*** LESETEXT ***

Das Priesterverständnis des Flavius Josephus.

Verlag:

Tübingen: Mohr Siebeck 2008. XIV, 514 S. gr.8° = Texts and Studies in Ancient Judaism, 124. Lw. EUR 129,00. ISBN 978-3-16-149562-5.

Rezensent:

Claudia Losekam

Die an der theologischen Fakultät der Universität Erlangen unter der Betreuung von Oda Wischmeyer entstandene Dissertation schließt eine Lücke innerhalb der Josephusforschung und bildet einen unverzichtbaren Beitrag zum Verständnis des jüdischen Pries­tertums im 1. Jh. n. Chr. Ihr Ausgangspunkt liegt im biographischen Detail des Priesterseins des Josephus. So formuliert G. in der Einleitung: »Das Vorhaben meines Buches ist es, Josephus’ Person und Werk von seinen priesterlichen Wurzeln her zu verstehen« (3). Der zwar bekannte, aber bisher in der Josephusforschung für die Interpretation wenig beachtete biographische Aspekt sowie das in seinen Werken vorhandene starke Interesse »an der institutionell-hierarchischen Kategorie des Priestertums« (25) bilden die Basis für die Grundthese G.s: »Das Werk des Josephus ist auf dem Hintergrund seiner priesterlichen Herkunft besser zu verstehen« (26).

*** DATEN ZUR ÜBUNG ***

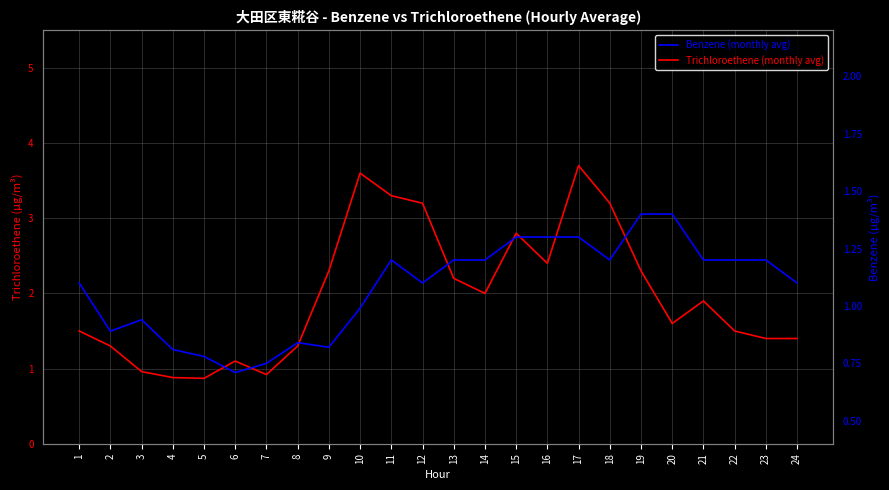

Is it true that Trichloroethene (monthly avg) equals 0.9 at 4?

True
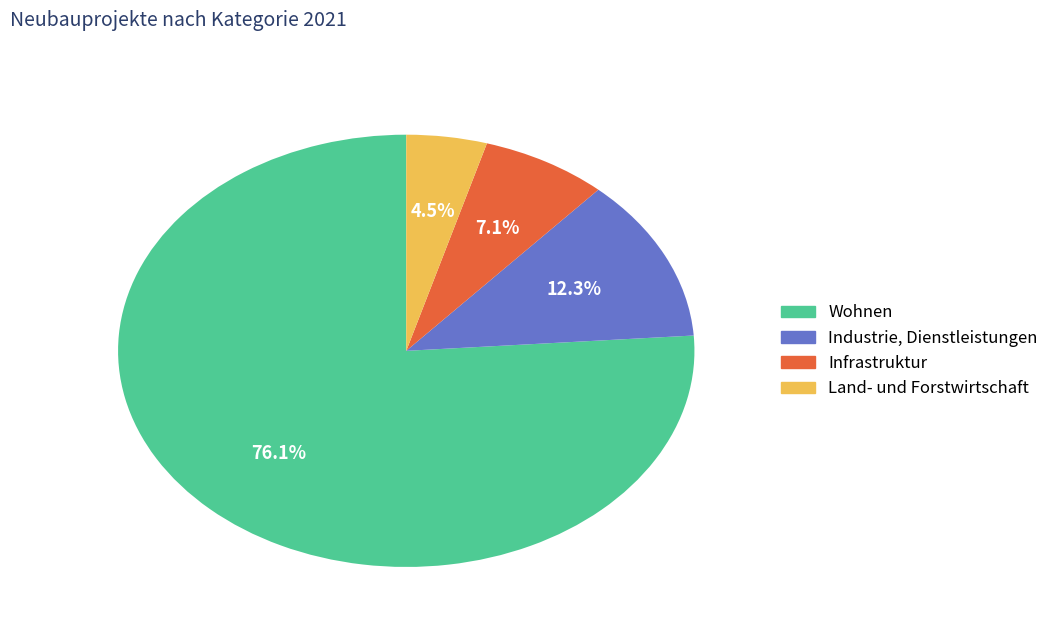

Rank the categories by value from lowest to highest.

Land- und Forstwirtschaft, Infrastruktur, Industrie, Dienstleistungen, Wohnen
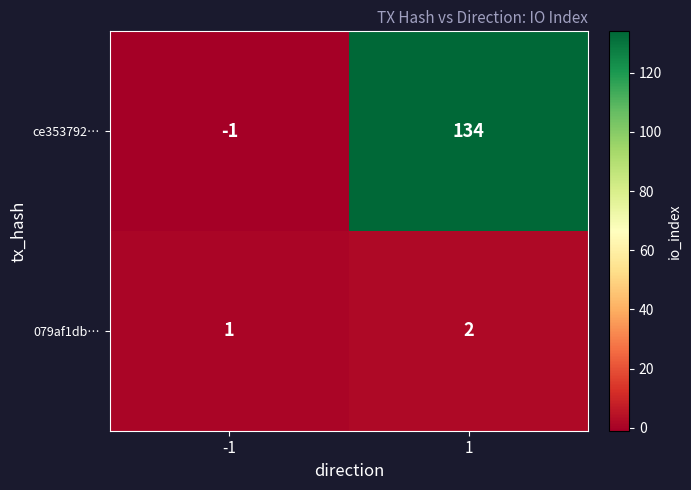

Count the number of categories in the chart.

2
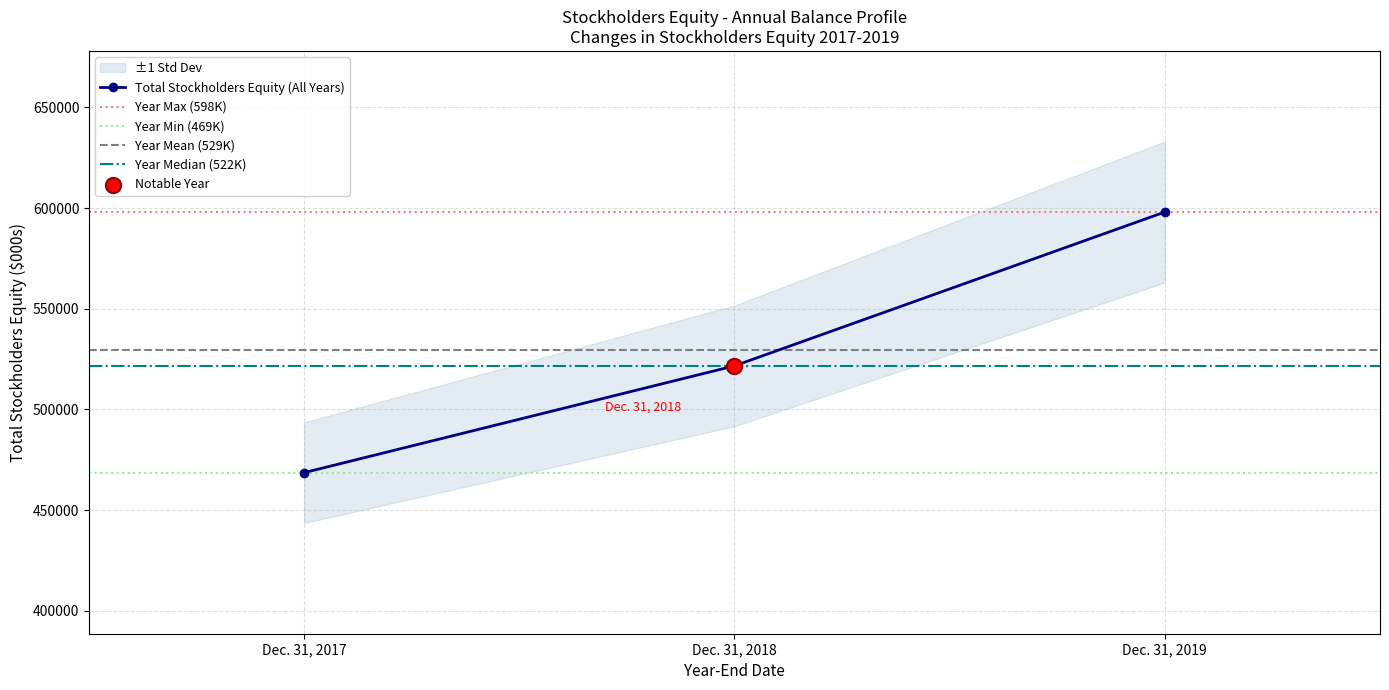

Which has a higher value, Dec. 31, 2017 or Dec. 31, 2018?

Dec. 31, 2018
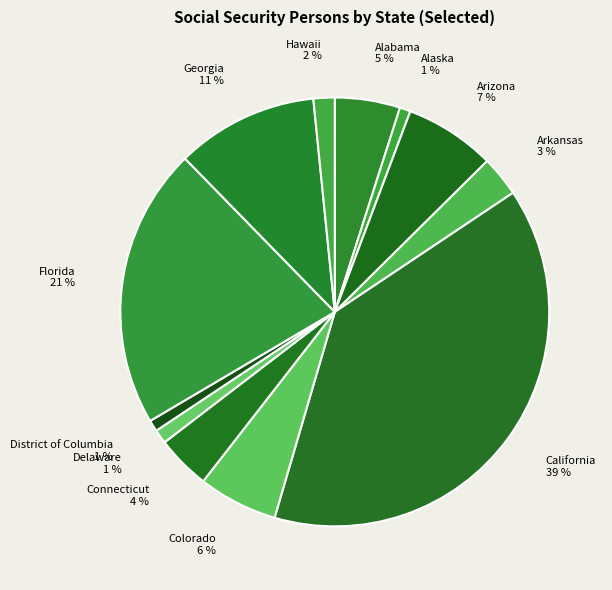

Is there any slice that represents more than half of the pie?

No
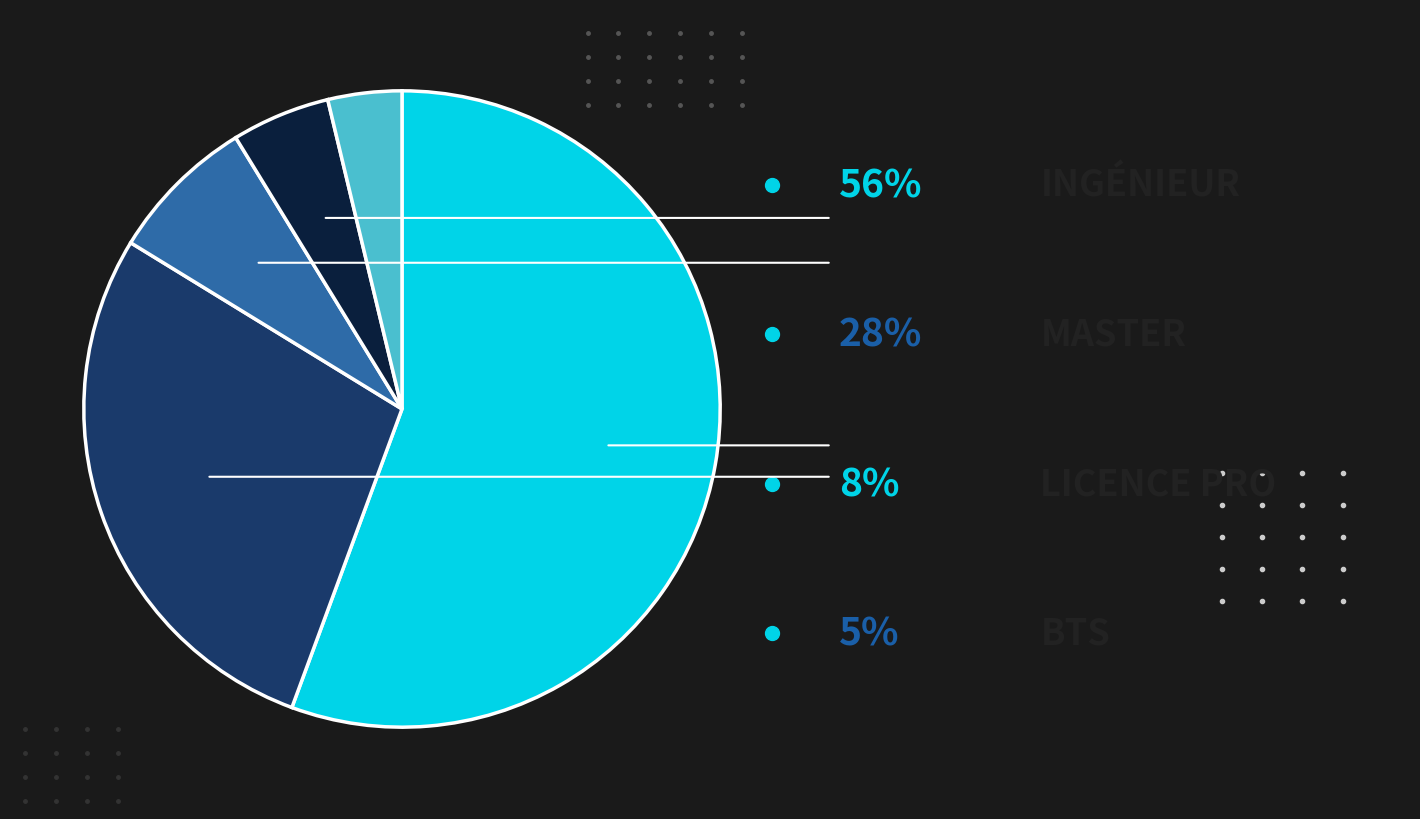

Is there a majority slice in this chart?

Yes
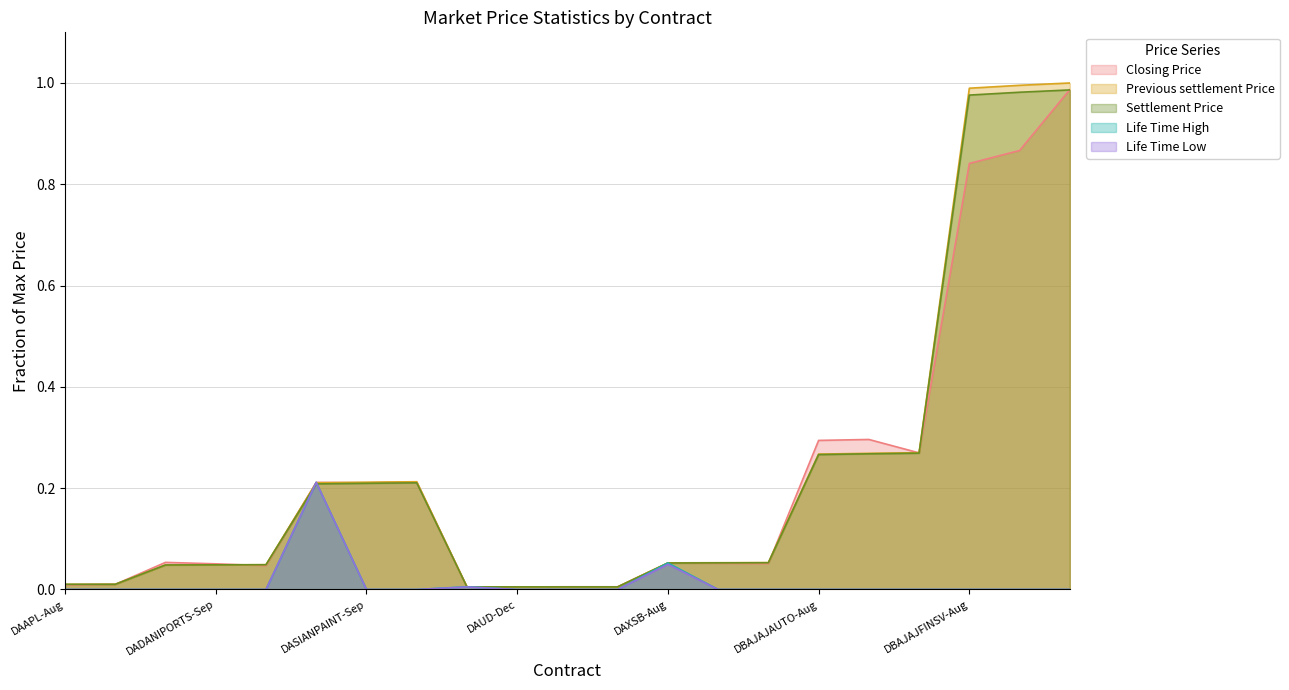

At which label is Life Time Low closest to 0?

DAAPL-Aug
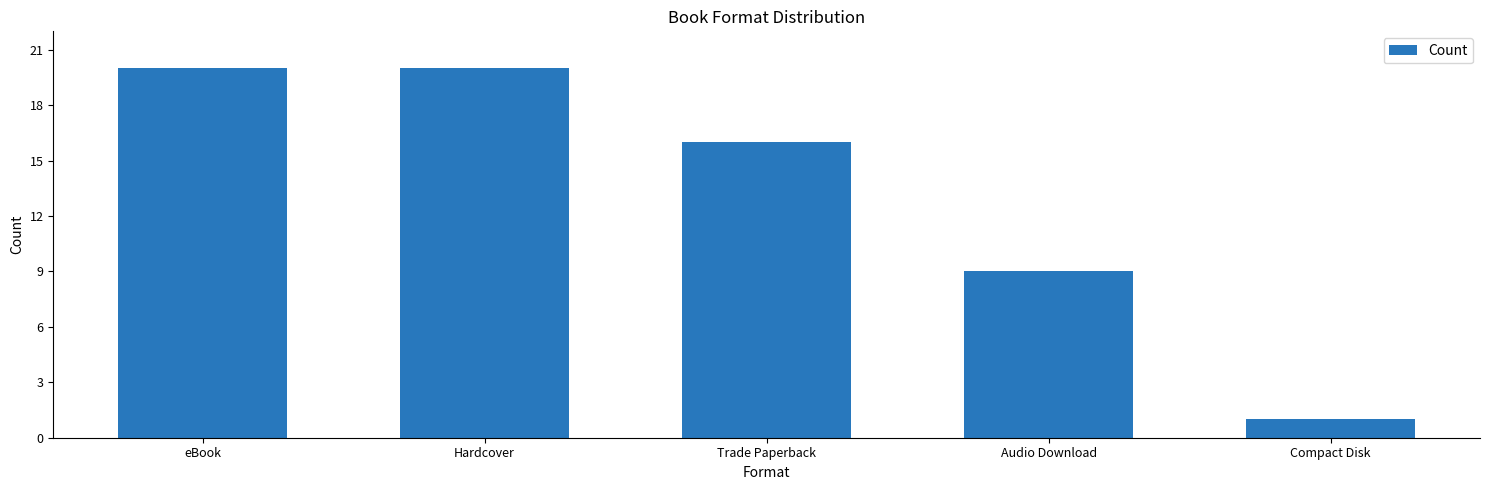

What is the sum of the values at Audio Download and eBook?

29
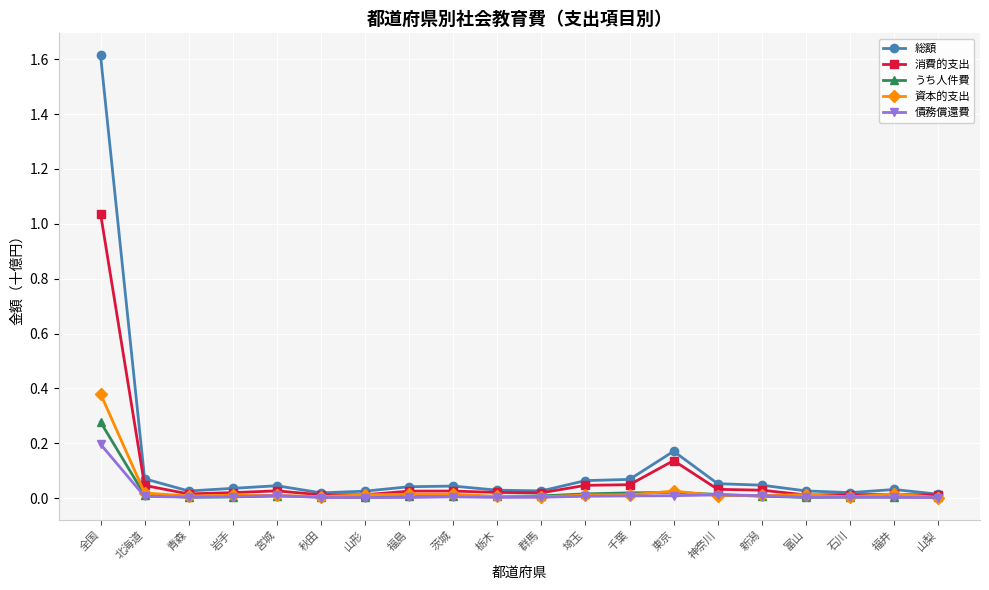

List the series in order of their peak value, highest first.

総額, 消費的支出, 資本的支出, うち人件費, 債務償還費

***

=== AUFGABE 1 ===
Schreiben Sie alle Zeilen aus Block 1 neu und ersetzen Sie darin „slice“ durch „segment“, ohne sonst etwas zu verändern. Die Bilder lassen Sie in Ihrer Antwort weg.
=== AUFGABE 2 ===
Führen Sie die Rezension über das Priesterverständnis des Flavius Josephus im Anschluss an ihren letzten Satz weiter.

=== ANTWORT 1 ===
Is it true that Trichloroethene (monthly avg) equals 0.9 at 4?

True

Rank the categories by value from lowest to highest.

Land- und Forstwirtschaft, Infrastruktur, Industrie, Dienstleistungen, Wohnen

Count the number of categories in the chart.

2

Which has a higher value, Dec. 31, 2017 or Dec. 31, 2018?

Dec. 31, 2018

Is there any segment that represents more than half of the pie?

No

Is there a majority segment in this chart?

Yes

At which label is Life Time Low closest to 0?

DAAPL-Aug

What is the sum of the values at Audio Download and eBook?

29

List the series in order of their peak value, highest first.

総額, 消費的支出, 資本的支出, うち人件費, 債務償還費

=== ANTWORT 2 ===
Die »autorenzentrierte«, primär an der Rekonstruktion des Pries­terverständnis des Josephus interessierte Studie wird im Kontext sozialer, kultureller, gesellschaftlicher, politischer und religiöser Perspektiven des jüdischen Priestertums im 1. Jh. n. Chr. erarbeitet. Daraus resultiert der zweigliedrige Aufbau. Der erste Hauptteil (»Voraussetzungen und Grundlagen«, 29-265) enthält eine kom­-primierte Übersicht gegenwärtiger Kenntnisse über das jüdische Pries­tertum bis in das 1. Jh. n. Chr. (Kapitel 2, 31–197) und die Beschäftigung mit der Person des Josephus als Priester (Kapitel 3, 198–264). Im zweiten Hauptteil (»Schwerpunkte in der Priesterauffassung bei Josephus«, 269–409) arbeitet G. Kernpunkte im Priesterverständnis des Josephus heraus. Beide Hauptteile sind durch häufige Querverweise aufeinander bezogen.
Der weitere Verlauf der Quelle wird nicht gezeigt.